*** Opening of Supplied data ***

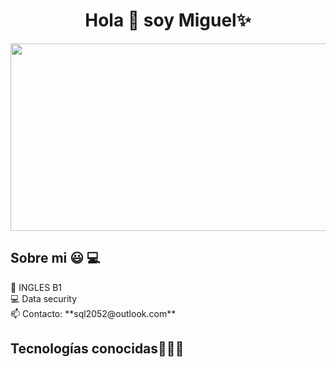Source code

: <!DOCTYPE html>
<html lang="es">
<head>
<meta charset="UTF-8">
<meta name="viewport" content="width=device-width, initial-scale=1.0">

</head>
<body>

<h1 align="center">Hola 👋 soy Miguel✨ </h1> 
<div style="display: flex; justify-content: center;" >
    <img src="https://media.tenor.com/MdCwwLF6g7cAAAAM/rage-anime.gif" width="850" height="300" />
</div>


<h2>Sobre mi 😃 💻 </h2>
<!--Intro start-->
<p align="left">
    🎥 INGLES B1 <br>
    💻 Data security<br>
    📫 Contacto: **sql2052@outlook.com**
</p>
<!--Intro end-->

<h2 >Tecnologías conocidas👨🏻‍💻</h2>
<!--tech stack icons-->
<p align="left">
    <a ">
        <img src="" />
    </a>
</p>

</body>
</html>
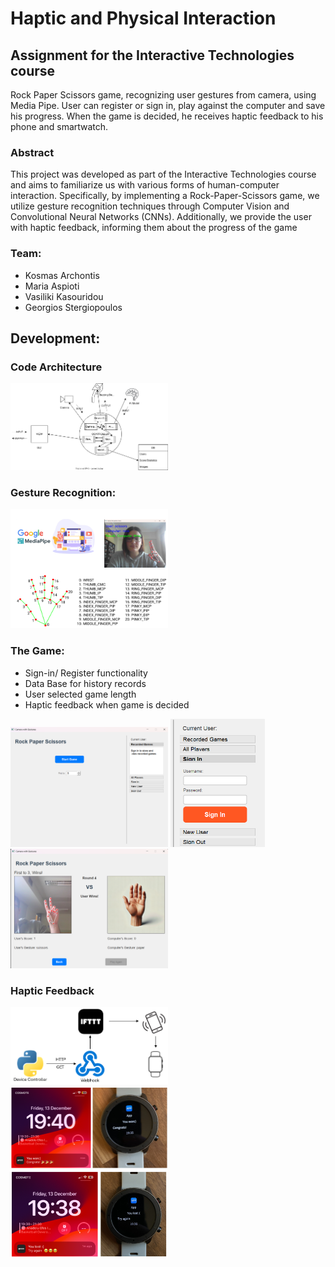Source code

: <h1>Haptic and Physical Interaction</h1>
<h2>Assignment for the Interactive Technologies course</h2>

Rock Paper Scissors game, recognizing user gestures from camera, using Media Pipe.
User can register or sign in, play against the computer and save his progress. When the game is decided, he receives haptic feedback to his phone and smartwatch.

<h3>Abstract</h3>
This project was developed as part of the Interactive Technologies course and aims to familiarize us with various forms of human-computer interaction. Specifically, by implementing a Rock-Paper-Scissors game, we utilize gesture recognition techniques through Computer Vision and Convolutional Neural Networks (CNNs). Additionally, we provide the user with haptic feedback, informing them about the progress of the game

<p>
<h3>Team:</h3> 
<ul>
  <li>Kosmas Archontis</li>
  <li>Maria Aspioti</li>
  <li>Vasiliki Kasouridou</li>
  <li>Georgios Stergiopoulos</li>
</ul>
<h2>Development:</h2>
<h3>Code Architecture</h3>
<img src="/media/architecture.svg" style="width: 50%; height:50%;">
<h3>Gesture Recognition: </h3>
<img src="/media/mediapipe.png" style="width: 50%; height:50%;">
<h3>The Game:</h3>
<ul>
  <li>Sign-in/ Register functionality</li>
  <li>Data Base for history records</li>
  <li>User selected game length</li>
  <li>Haptic feedback when game is decided</li>
</ul>
<img src="/media/home_Screen.png" style="width: 50%; height:50%;">
<img src="/media/sign_in.png" style="width: 30%; height:30%;">
<img src="/media/game_screen.png" style="width: 50%; height:50%;">
<h3>Haptic Feedback</h3>
<img src="/media/Screenshot 2024-12-13 192750.png" style="width: 50%; height:50%;">
<img src="/media/win.png" style="width: 50%; height:50%;">
<img src="/media/loss.png" style="width: 50%; height:50%;">
</p>
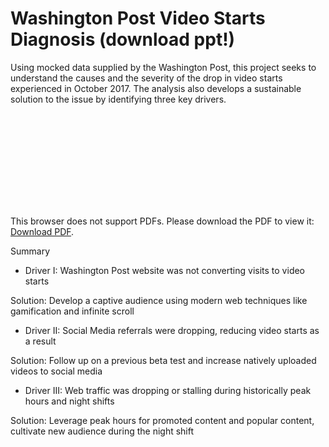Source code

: # Washington Post Video Starts Diagnosis (download ppt!)

Using mocked data supplied by the Washington Post, this project seeks to understand the causes and the severity of the drop in video starts experienced in October 2017. The analysis also develops a sustainable solution to the issue by identifying three key drivers. 

<object data="https://github.com/aks5bx/WaPoVideoStarts/blob/main/WapoPresentation.pdf" type="application/pdf" width="700px" height="700px">
    <embed src="https://github.com/aks5bx/WaPoVideoStarts/blob/main/WapoPresentation.pdf">
        <p>This browser does not support PDFs. Please download the PDF to view it: <a href="http://yoursite.com/the.pdf">Download PDF</a>.</p>
    </embed>
</object>

Summary

- Driver I: Washington Post website was not converting visits to video starts 

Solution: Develop a captive audience using modern web techniques like gamification and infinite scroll

- Driver II: Social Media referrals were dropping, reducing video starts as a result 

Solution: Follow up on a previous beta test and increase natively uploaded videos to social media 

- Driver III: Web traffic was dropping or stalling during historically peak hours and night shifts

Solution: Leverage peak hours for promoted content and popular content, cultivate new audience during the night shift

*** Close of Supplied data ***

> **Exercise details**:
Retype the source text of all three entries above word for word, leaving out the pictures.

> **Reply to the task**:
Source code

: <!DOCTYPE html>
<html lang="es">
<head>
<meta charset="UTF-8">
<meta name="viewport" content="width=device-width, initial-scale=1.0">

</head>
<body>

<h1 align="center">Hola 👋 soy Miguel✨ </h1> 
<div style="display: flex; justify-content: center;" >
    <img src="https://media.tenor.com/MdCwwLF6g7cAAAAM/rage-anime.gif" width="850" height="300" />
</div>


<h2>Sobre mi 😃 💻 </h2>
<!--Intro start-->
<p align="left">
    🎥 INGLES B1 <br>
    💻 Data security<br>
    📫 Contacto: **sql2052@outlook.com**
</p>
<!--Intro end-->

<h2 >Tecnologías conocidas👨🏻‍💻</h2>
<!--tech stack icons-->
<p align="left">
    <a ">
        <img src="" />
    </a>
</p>

</body>
</html>
Source code

: <h1>Haptic and Physical Interaction</h1>
<h2>Assignment for the Interactive Technologies course</h2>

Rock Paper Scissors game, recognizing user gestures from camera, using Media Pipe.
User can register or sign in, play against the computer and save his progress. When the game is decided, he receives haptic feedback to his phone and smartwatch.

<h3>Abstract</h3>
This project was developed as part of the Interactive Technologies course and aims to familiarize us with various forms of human-computer interaction. Specifically, by implementing a Rock-Paper-Scissors game, we utilize gesture recognition techniques through Computer Vision and Convolutional Neural Networks (CNNs). Additionally, we provide the user with haptic feedback, informing them about the progress of the game

<p>
<h3>Team:</h3> 
<ul>
  <li>Kosmas Archontis</li>
  <li>Maria Aspioti</li>
  <li>Vasiliki Kasouridou</li>
  <li>Georgios Stergiopoulos</li>
</ul>
<h2>Development:</h2>
<h3>Code Architecture</h3>
<img src="/media/architecture.svg" style="width: 50%; height:50%;">
<h3>Gesture Recognition: </h3>
<img src="/media/mediapipe.png" style="width: 50%; height:50%;">
<h3>The Game:</h3>
<ul>
  <li>Sign-in/ Register functionality</li>
  <li>Data Base for history records</li>
  <li>User selected game length</li>
  <li>Haptic feedback when game is decided</li>
</ul>
<img src="/media/home_Screen.png" style="width: 50%; height:50%;">
<img src="/media/sign_in.png" style="width: 30%; height:30%;">
<img src="/media/game_screen.png" style="width: 50%; height:50%;">
<h3>Haptic Feedback</h3>
<img src="/media/Screenshot 2024-12-13 192750.png" style="width: 50%; height:50%;">
<img src="/media/win.png" style="width: 50%; height:50%;">
<img src="/media/loss.png" style="width: 50%; height:50%;">
</p>
Source code

: # Washington Post Video Starts Diagnosis (download ppt!)

Using mocked data supplied by the Washington Post, this project seeks to understand the causes and the severity of the drop in video starts experienced in October 2017. The analysis also develops a sustainable solution to the issue by identifying three key drivers. 

<object data="https://github.com/aks5bx/WaPoVideoStarts/blob/main/WapoPresentation.pdf" type="application/pdf" width="700px" height="700px">
    <embed src="https://github.com/aks5bx/WaPoVideoStarts/blob/main/WapoPresentation.pdf">
        <p>This browser does not support PDFs. Please download the PDF to view it: <a href="http://yoursite.com/the.pdf">Download PDF</a>.</p>
    </embed>
</object>

Summary

- Driver I: Washington Post website was not converting visits to video starts 

Solution: Develop a captive audience using modern web techniques like gamification and infinite scroll

- Driver II: Social Media referrals were dropping, reducing video starts as a result 

Solution: Follow up on a previous beta test and increase natively uploaded videos to social media 

- Driver III: Web traffic was dropping or stalling during historically peak hours and night shifts

Solution: Leverage peak hours for promoted content and popular content, cultivate new audience during the night shift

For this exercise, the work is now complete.